AfD-Ergebnis „besorgniserregend“

„Ich freue mich über dieses sehr schöne Ergebnis und das mir geschenkte Vertrauen“, so Budke. Die Landeschefin der Grünen konnte 3240 Stimmen auf sich vereinigen. Gleichzeitig sei es besorgniserregend, dass fast ein Fünftel der Menschen mit der AfD eine Partei wähle, die in Brandenburg dem Flügel angehöre, der vom Verfassungsschutz als Verdachtsfall beobachtet wird. Budke und Johlige sind sich einig, dass es nun an den demokratischen Parteien liegt, das Vertrauen in die Demokratie und die Politik zurückgewinnen.

Andrea Johlige (Linke) schafft ebenfalls den Sprung in den Landtag. Quelle: Vivien Tharun

Andrea Johlige holte entgegen des Gesamttrends der Linken bei dieser Wahl mehr Erststimmen als Zweitstimmen. „Bei der vergangenen Wahl war es noch anders herum, somit bin in diesem Punkt dennoch zufrieden, auch wenn das Gesamtergebnis katastrophal ist“, so Johlige. 2843 Wähler stimmten für sie.

Trotz Wahlniederlage zeigte sich auch Direktkandidat Marcus Welzel (CDU) erleichtert, dass es für den AfD-Kandidaten nicht gereicht hat. „Ich freue mich sehr für Johannes Funke, mit dem ich inzwischen gut befreundet bin“, so Welzel. Der Ketziner schaffte es am Wahlsonntag auf Platz 3. Für ihn stimmten 4448 Havelländer.

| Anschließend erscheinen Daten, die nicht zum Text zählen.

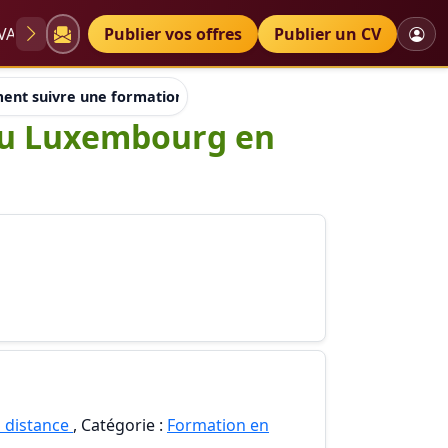
VAE
Diplômes
Publier vos offres
Petites annonces
Publier un CV
nt suivre une formation d'aide soignant au Luxembourg en h
au Luxembourg en
 distance
, Catégorie :
Formation en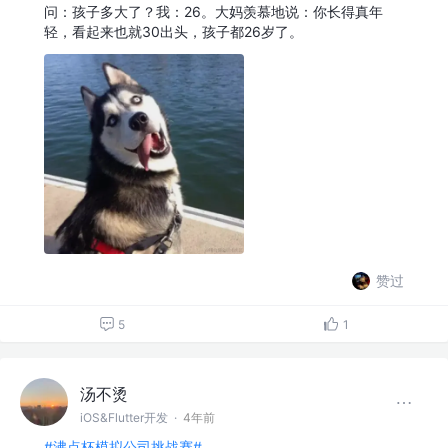
问：孩子多大了？我：26。大妈羡慕地说：你长得真年
轻，看起来也就30出头，孩子都26岁了。
赞过
5
1
汤不烫
iOS&Flutter开发
·
4年前
#沸点杯模拟公司挑战赛#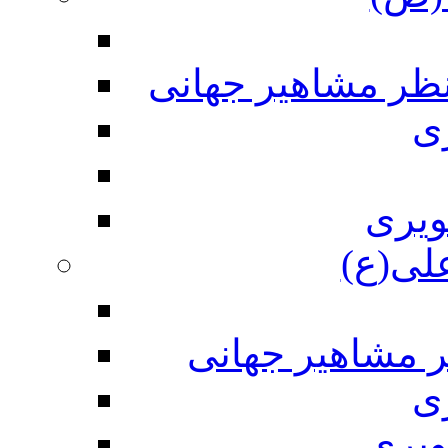
نظر مشاهیر جهانی
ی
ویری
علی(ع)
ر مشاهیر جهانی
ی
ویری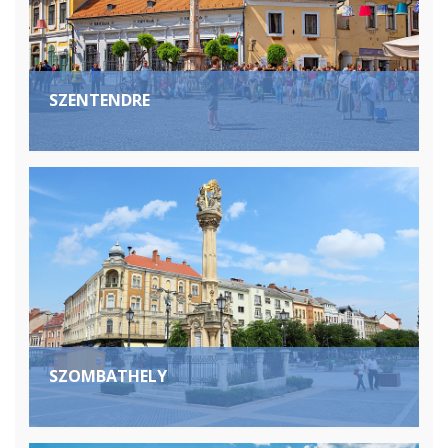
SZENTENDRE
SZOMBATHELY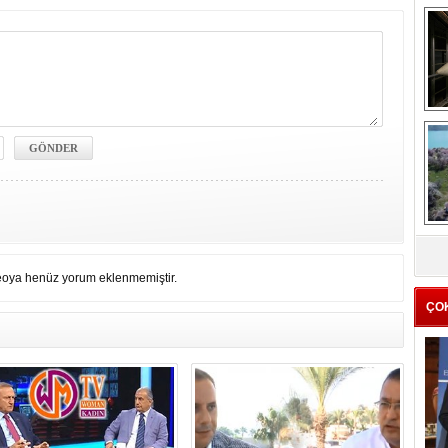
me
e
Z
ba
g
eoya henüz yorum eklenmemiştir.
ÇO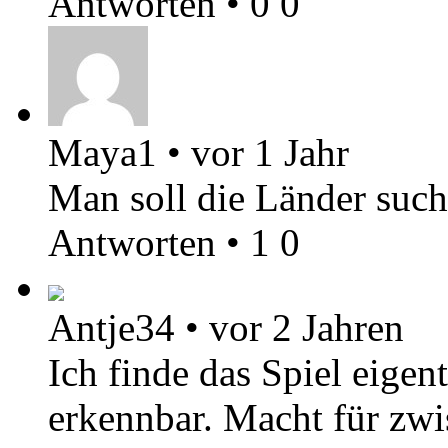
Antworten
•
0
0
Maya1
•
vor 1 Jahr
Man soll die Länder such
Antworten
•
1
0
Antje34
•
vor 2 Jahren
Ich finde das Spiel eigen
erkennbar. Macht für zw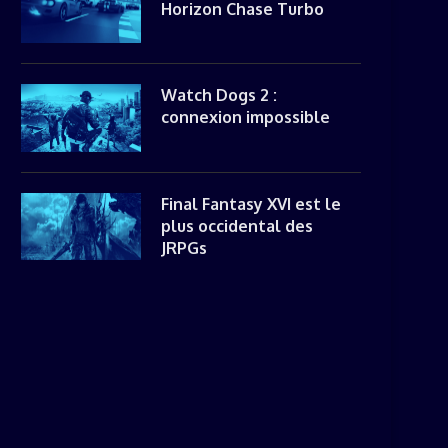
Horizon Chase Turbo
Watch Dogs 2 :
connexion impossible
Final Fantasy XVI est le
plus occidental des
JRPGs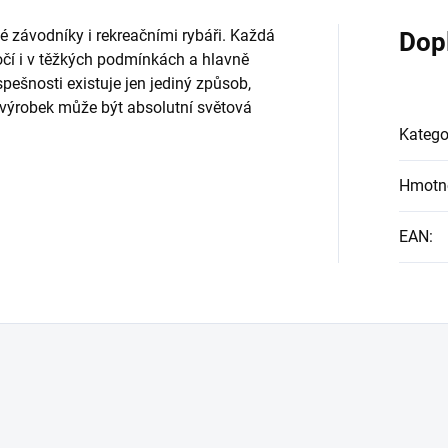
 závodníky i rekreačními rybáři. Každá
Dop
 točí i v těžkých podmínkách a hlavně
spešnosti existuje jen jediný způsob,
ý výrobek může být absolutní světová
Katego
Hmotn
EAN
: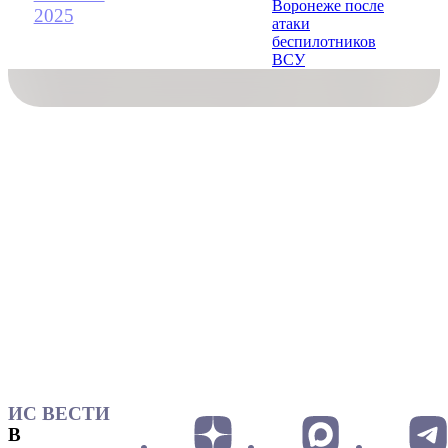
2025
ИС ВЕСТИ
В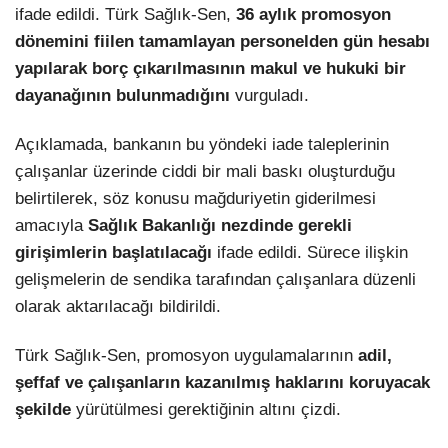
ifade edildi. Türk Sağlık-Sen,
36 aylık promosyon
dönemini fiilen tamamlayan personelden gün hesabı
yapılarak borç çıkarılmasının makul ve hukuki bir
dayanağının bulunmadığını
vurguladı.
Açıklamada, bankanın bu yöndeki iade taleplerinin
çalışanlar üzerinde ciddi bir mali baskı oluşturduğu
belirtilerek, söz konusu mağduriyetin giderilmesi
amacıyla
Sağlık Bakanlığı nezdinde gerekli
girişimlerin başlatılacağı
ifade edildi. Sürece ilişkin
gelişmelerin de sendika tarafından çalışanlara düzenli
olarak aktarılacağı bildirildi.
Türk Sağlık-Sen, promosyon uygulamalarının
adil,
şeffaf ve çalışanların kazanılmış haklarını koruyacak
şekilde
yürütülmesi gerektiğinin altını çizdi.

FDP-Kandidat zeigt sich enttäuscht

Etwas enttäuscht zeigte sich derweil Volkmar Richter (FDP), der mit 3,8 Prozent (1034 Stimmen) das schlechteste Ergebnis aller Direktkandidaten im Wahlkreis holte. „Wir müssen uns beim nächsten Mal wohl noch mehr Mühe geben. Unsere Themen sind alle wichtig, dennoch konnten wir nicht überzeugen“, so Richter. Auf dem vorletzten Platz lag Christian Ehrecke (BVB/Freie Wähler) mit 7,7 Prozent (2114 Stimmen).

Lena Duggen zieht über die Liste der AfD in den Landtag ein. Quelle: Privat/AfD Brandenburg

Aus dem Havelland in den Landtag schaffte es auch Lena Duggen (AfD) aus Dallgow-Döberitz. Die 31-Jährige trat nicht als Direktkandidatin an, zieht aber über Listenplatz 7 ihrer Partei ebenfalls in den Landtag ein.

Aus Wahlkreis 6 ziehen die Falkenseerinnen Barbara Richtsein (CDU) per Direktmandat und Ursula Nonnemacher (Grüne) per Listenplatz 1 ein.